Staff turnover at COUNTRYSIDE CARE CENTER is high. At 69%, the facility is 23 percentage points above the Illinois average of 46%. High turnover means new staff may not know residents' individual needs, medications, or preferences. It can also be disorienting for residents, especially those with dementia who rely on familiar faces. Families should ask: What is causing the turnover? What retention programs are in place? How do you ensure care continuity during staff transitions?

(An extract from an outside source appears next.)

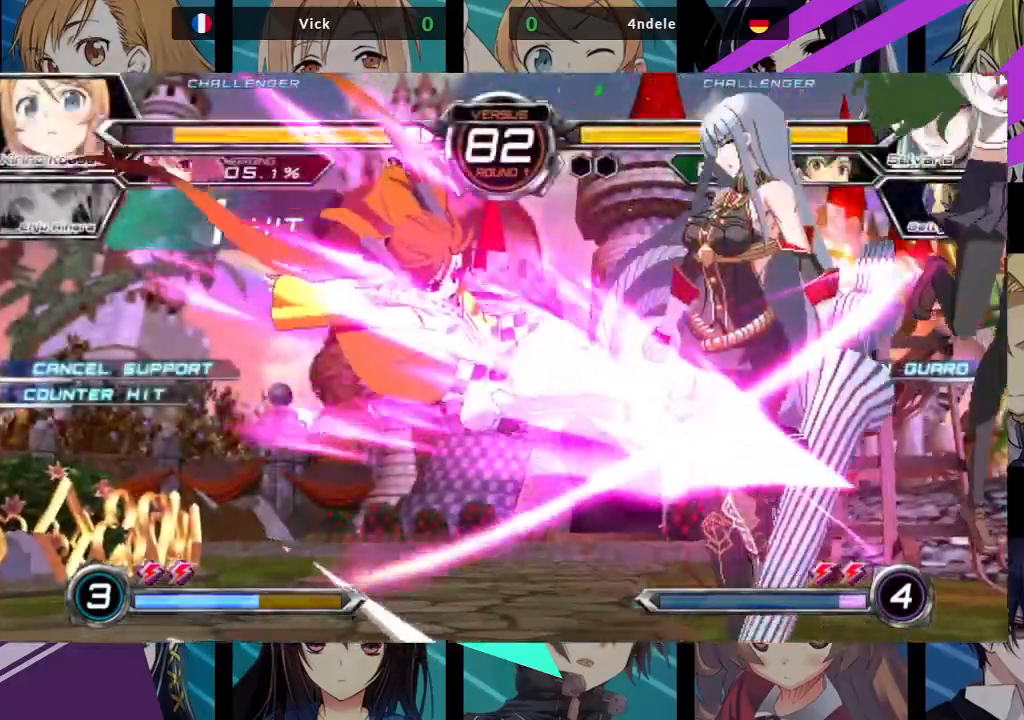
{"dt_ms": 500, "buttons": [], "left_stick": "center", "events": [[17, "left_stick", "center"], [83, "left_stick", "left"], [233, "left_stick", "center"]]}
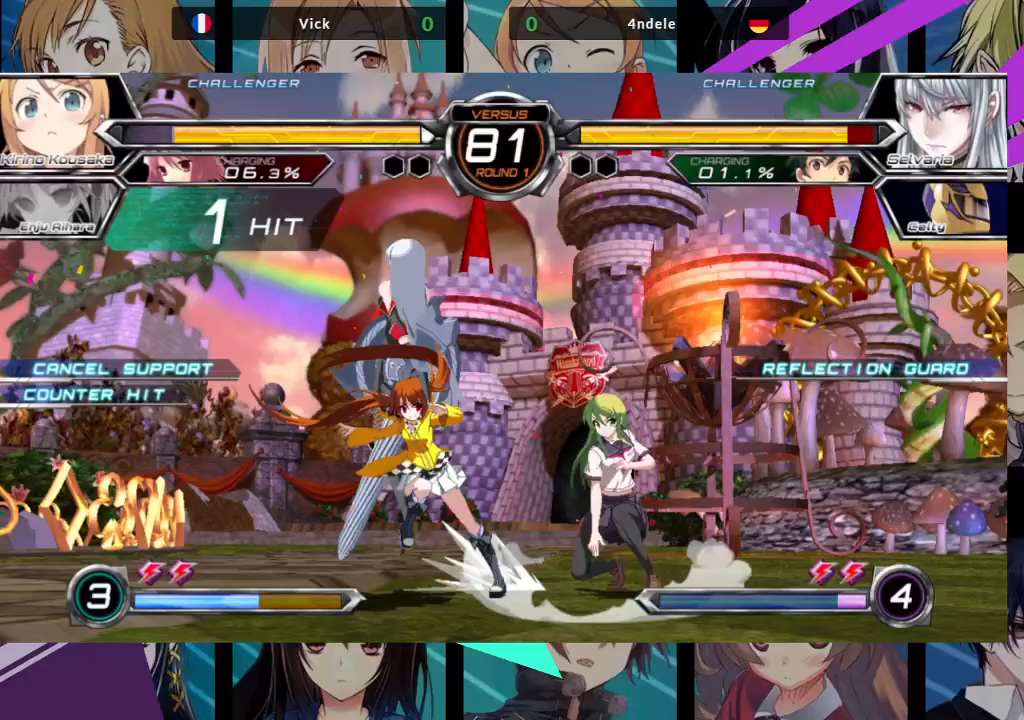
{"dt_ms": 500, "buttons": [], "left_stick": "up-left", "events": [[450, "left_stick", "up-left"]]}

Was Countryside Ever Fined?

COUNTRYSIDE CARE CENTER has been fined $260,571 across 4 penalty actions. This is 7.3x the Illinois average of $35,685. Fines at this level are uncommon and typically indicate a pattern of serious deficiencies, repeated violations, or failure to correct problems promptly. CMS reserves penalties of this magnitude for facilities that pose significant, documented risk to resident health or safety. Families should request specific documentation of what issues led to these fines and what systemic changes have been implemented.

Is Countryside on Any Federal Watch List?

COUNTRYSIDE CARE CENTER is not on any federal watch list. The most significant is the Special Focus Facility (SFF) program, which identifies the bottom 1% of nursing homes nationally based on persistent, serious quality problems. Not being on this list means the facility has avoided the pattern of deficiencies that triggers enhanced federal oversight. This is a positive indicator, though families should still review the facility's inspection history directly.